Strout & Skeels, Inc.

Automating For Efficient Management

The key to success for business in the current environment is the vigilant search for new ways of improving efficiency and saving money. One of the most important paths toward realizing economies is the implementation of management systems which are designed to provide quick and clear access to information. A critical competitive edge can be gained by organizations which move toward programs designed to provide such information in the context of supporting normal business functions.

Over the years with the growing use of computers in business, standard procedures of channeling information from middle management to the executive level have been established. These procedures include the usual periodical reports and analyses which are compiled for the executive in order to give a clear understanding of how the company is doing, and a planning base for needed projections. This relatively rigid pre-programmed method is designed to supply beneficial data in the simplest form possible, and can give the executive a broad base of useful information. This framework, however, often proves excessively rigid to provide a useful analytical view of information.

Computerization of information is introduced into organizations at various levels, some explicitly connected, many not. The result is that information is dispersed to provide support for specific functions. This is good so far as it goes, but is inadequate for comprehensive management analysis.

Dispersed systems generate such an immense amount of data that a return in digestible form is impracticable, though it may be condensed and passed backed through the established canned reports. Though the standard management reporting process serves a number of needs, it does not deal with the critical problem of uncertainty; what is needed most may not be in the canned reports, and may not in fact be obvious until free access to and across various information sets is available. When a discrepancy, curiosity, flaw or inconsistency occurs or a specific problem must be dealt with, the process of obtaining useful information must be relatively quick and inexpensive, or the systems which provide it will not be used to full capacity. Modern management programs must overcome this impediment by providing all-level information availability with immediate analytical access to a broad and comprehensive set of management information.
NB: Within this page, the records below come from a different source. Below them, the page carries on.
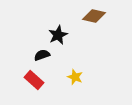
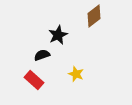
brown diamond: rotated 50 degrees counterclockwise
yellow star: moved 1 px right, 3 px up
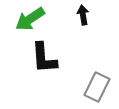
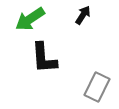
black arrow: rotated 42 degrees clockwise
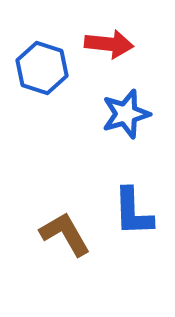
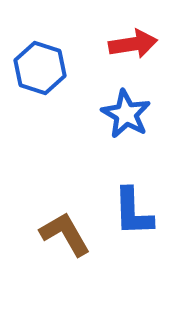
red arrow: moved 24 px right; rotated 15 degrees counterclockwise
blue hexagon: moved 2 px left
blue star: rotated 27 degrees counterclockwise
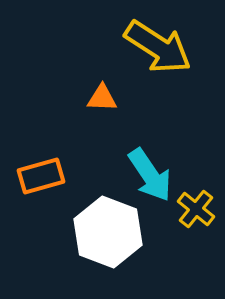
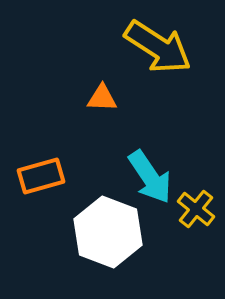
cyan arrow: moved 2 px down
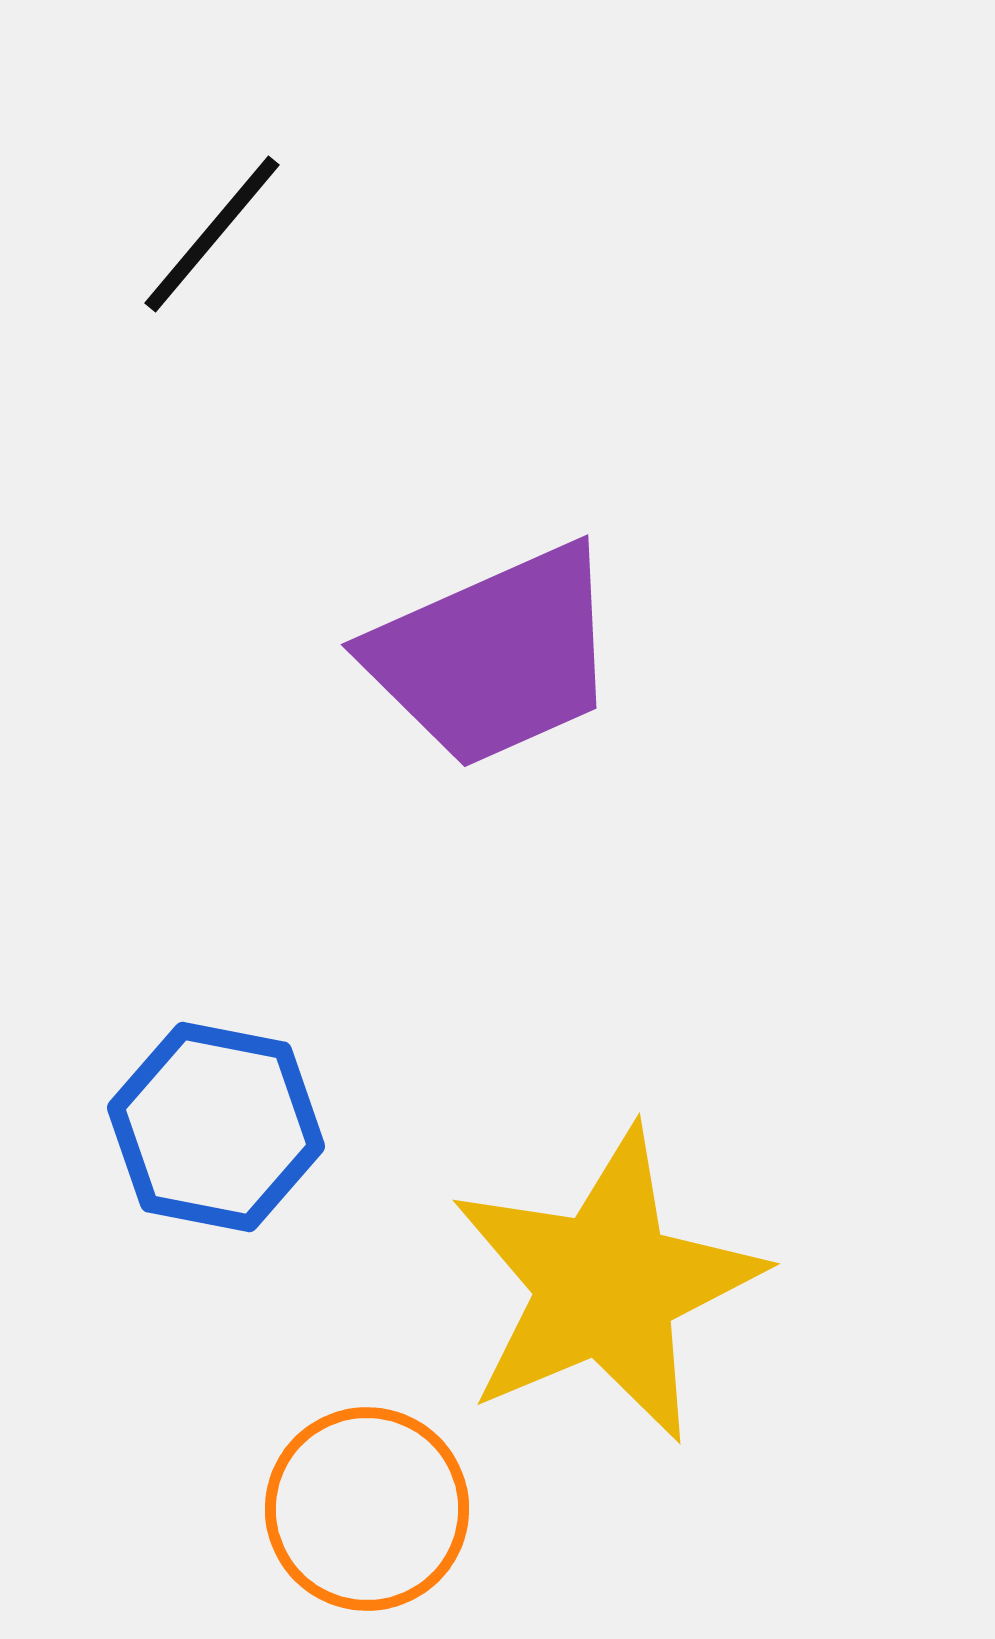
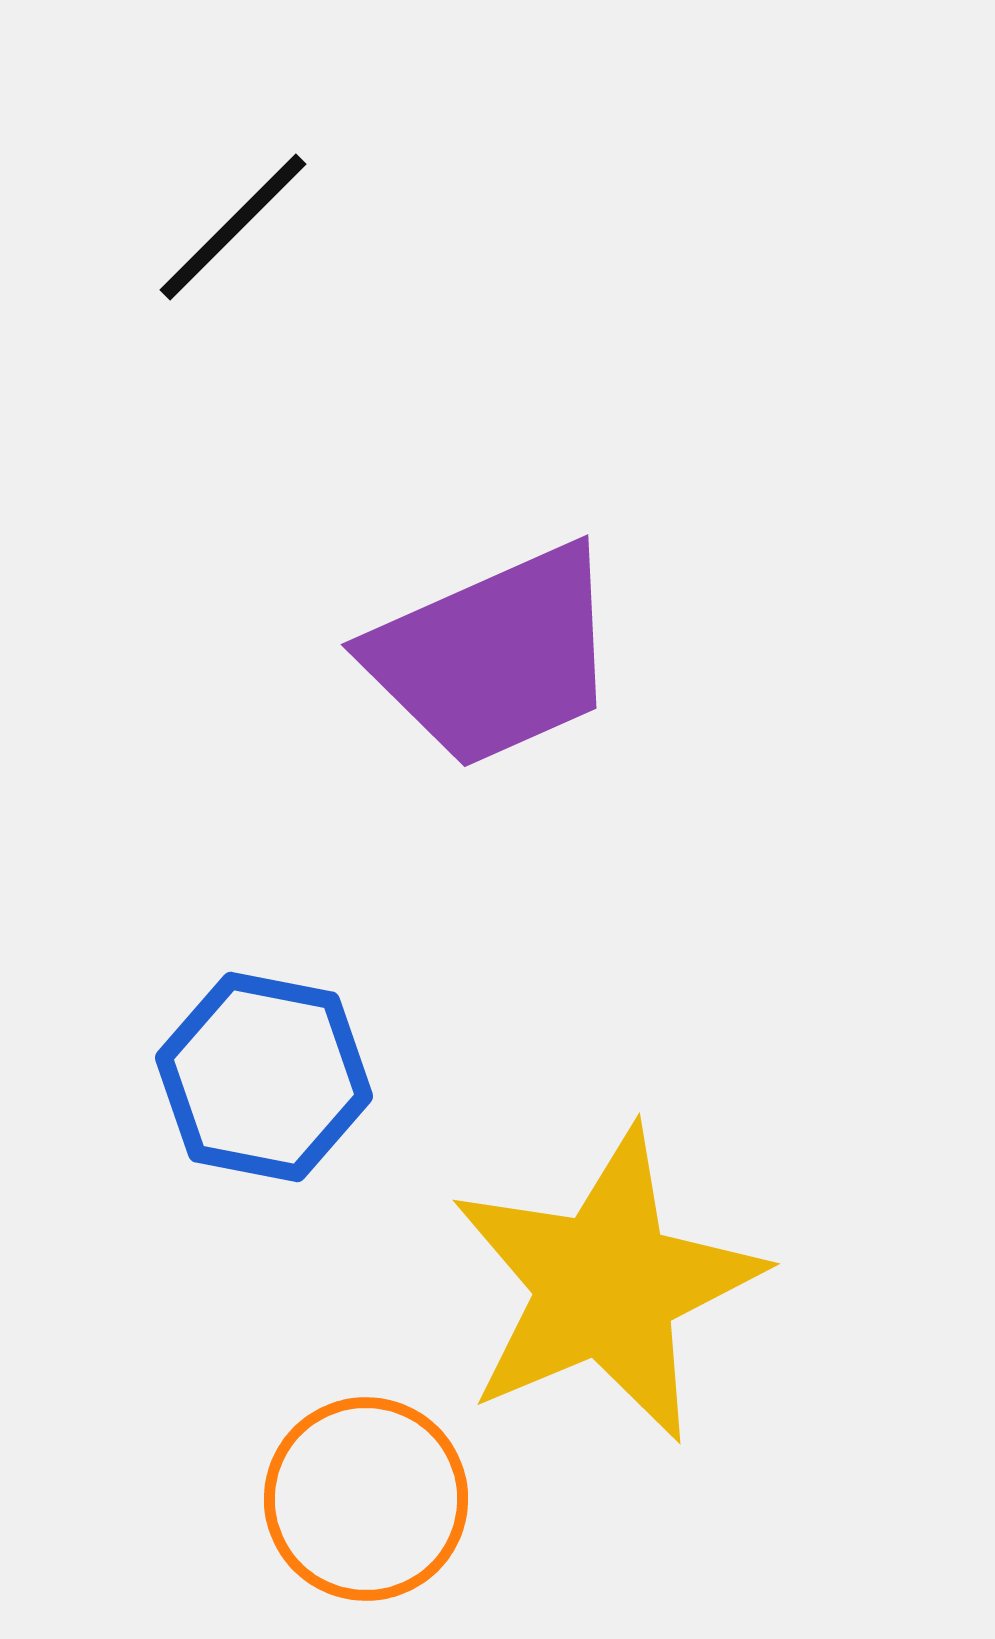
black line: moved 21 px right, 7 px up; rotated 5 degrees clockwise
blue hexagon: moved 48 px right, 50 px up
orange circle: moved 1 px left, 10 px up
INFORMATION PHILOSOPHY An executive does not have time to review or absorb all the specifics of any given project, but if factors arise which offer a positive business opportunity or which threaten to undermine an important business objective, management should be able to focus on relevant information quickly. The systems should serve to manage key information concerning persons, organizations, events and finances, and providing a management information repository which has access to information from other systems, as needed, and which can provide answers to managers, as required.

Quick and practical availability of information avoids the crisis-driven paradigm, where management responds only to problems, dropping, or not recognizing, queries in the realization that the question will be outmoded by the time it can be answered. This thicket of delay and confusion is avoided if the systems can provide an immediate and direct connection to databases designed for query and analysis which are based on original data sources. Management is able to obtain results from any relevant data, whether broad or precise, which is made permanently available, while the employee's daily routine continues undisturbed. This system saves time by making query and analysis within the management system top priority by design.

The key to information value is time. Management should have all the angles of information covered in a comprehensive manner, and always have pertinent and relevant data available on a timely basis. A properly designed system establishes for management a clear and direct path to desired knowledge, giving them more time for creative thought processes and a greater sense of how to drive the corporate system, while avoiding confusion and irrelevancy. Better decision making is an inevitable result.